Le ingenuità sono molteplici, per esempio gli zombie temono le fiamme e nessuno prova a dar loro fuoco: se temevano di incendiare la foresta, non viene esplicitato. Nessuno riesce a capire se un compagno di disavventura sia morto o solo malconcio, fatto poco credibile per marinai che attraversano oceani senza la presenza di un medico e devono contare sulle loro conoscenze in caso di malattia o incidente. Il film è stato girato alla fine degli anni Cinquanta, allora si accettava tutto per buono, perché allora l’Africa era un mondo ritenuto ancestrale, lontano, regolato da ritmi e credenze diverse da quelle degli Occidentali e poco conosciuto. Di conseguenza il regista dà per scontato che la gente creda a quanto vede senza esigere spiegazioni, non si tenta neppure di esplicitare perché quei disgraziati siano diventati morti viventi piuttosto che fantasmi. Lo sono, e questo ha da bastare alla platea.
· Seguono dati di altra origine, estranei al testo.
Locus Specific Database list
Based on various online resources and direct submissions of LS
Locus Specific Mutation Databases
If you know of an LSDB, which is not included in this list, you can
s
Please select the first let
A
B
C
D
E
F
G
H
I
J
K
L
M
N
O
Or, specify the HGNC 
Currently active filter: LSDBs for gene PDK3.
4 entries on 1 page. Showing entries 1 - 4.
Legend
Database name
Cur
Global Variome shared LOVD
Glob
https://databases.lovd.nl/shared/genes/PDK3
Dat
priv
Anche il comportamento di alcuni personaggi sembra poco credibile. Il marito alcolizzato è pronto ad alzare le mani e rassegnato al fatto che la bella moglie lo tradisca con il palombaro, e poi non si accetta il fatto che la donna fedifraga sia diventata uno zombie. Il palombaro sceglie improvvisamente di disfarsi del tesoro dopo aver progettato più volte la sua futura vita da benestante. Gli spettatori si trovano a dover accettare i personaggi così come sono stati scritti, rinunciando a cercare sfumature tra le righe dei copioni, affezionandosi alle loro disavventure e accettando la morale implicita del dover essere pietosi e generosi.
Solo uno sguardo benevolo e contestualizzante può salvare il film da grasse risate: per essere gentili basterebbe pensare a quando è uscita questa pellicola, a come era il cinema di genere a fine anni Cinquanta e dintorni. Si possono allora perdonare le ingenuità di una narrazione di intrattenimento, priva di pretese e di elucubrazioni pseudo intellettualistiche. Il cinema è però un’arte con forte coinvolgimento emotivo e lo spettatore di oggi, pur comprendendo razionalmente le motivazioni economiche e sociali a monte dei tanti limiti, può essere incapace di venirci a patti. Lo stesso sobrio bianco e nero può ostacolare la visione, sebbene minimizzi la povertà dei set e delle scenografie. In entrambi i casi ci si diverte, con tenerezza per il passato oppure dissacrando quelli che poi sarebbero divenuti luoghi comuni del cinema sigli zombie.
La regia è di mestiere, regala un’ora e dieci di avventura vintage, con alcune trovate che saranno la base per i capolavori horror (e non solo) futuri.
Cuccussette vi ringrazia della lettura.